** Input records follows **
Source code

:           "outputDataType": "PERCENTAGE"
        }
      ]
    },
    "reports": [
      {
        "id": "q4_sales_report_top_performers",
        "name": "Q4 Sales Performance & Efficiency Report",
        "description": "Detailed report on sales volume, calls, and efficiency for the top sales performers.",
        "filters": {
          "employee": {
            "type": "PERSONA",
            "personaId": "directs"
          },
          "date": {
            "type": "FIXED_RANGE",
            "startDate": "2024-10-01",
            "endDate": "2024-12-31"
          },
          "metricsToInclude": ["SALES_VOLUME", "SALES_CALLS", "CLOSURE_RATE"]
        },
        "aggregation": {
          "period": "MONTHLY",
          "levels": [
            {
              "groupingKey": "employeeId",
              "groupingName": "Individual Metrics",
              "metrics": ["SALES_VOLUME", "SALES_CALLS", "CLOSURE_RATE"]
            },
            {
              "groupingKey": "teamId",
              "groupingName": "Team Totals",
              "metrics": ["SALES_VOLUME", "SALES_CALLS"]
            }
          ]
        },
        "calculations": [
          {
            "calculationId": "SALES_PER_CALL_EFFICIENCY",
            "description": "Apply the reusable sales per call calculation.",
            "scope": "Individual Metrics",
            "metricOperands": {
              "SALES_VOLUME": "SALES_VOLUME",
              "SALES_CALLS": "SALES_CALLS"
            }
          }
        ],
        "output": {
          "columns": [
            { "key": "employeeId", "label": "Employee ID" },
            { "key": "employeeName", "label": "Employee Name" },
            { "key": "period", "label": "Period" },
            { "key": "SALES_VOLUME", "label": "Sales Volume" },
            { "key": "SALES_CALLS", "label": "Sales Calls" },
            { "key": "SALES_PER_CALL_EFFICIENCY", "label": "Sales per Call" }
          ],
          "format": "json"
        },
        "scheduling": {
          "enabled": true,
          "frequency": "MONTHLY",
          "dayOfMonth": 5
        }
** End of Input records **
Assignment ▸ If the word "groupingName" is on a line above, return that line.

Exercise response ▸
              "groupingName": "Individual Metrics",
              "groupingName": "Team Totals",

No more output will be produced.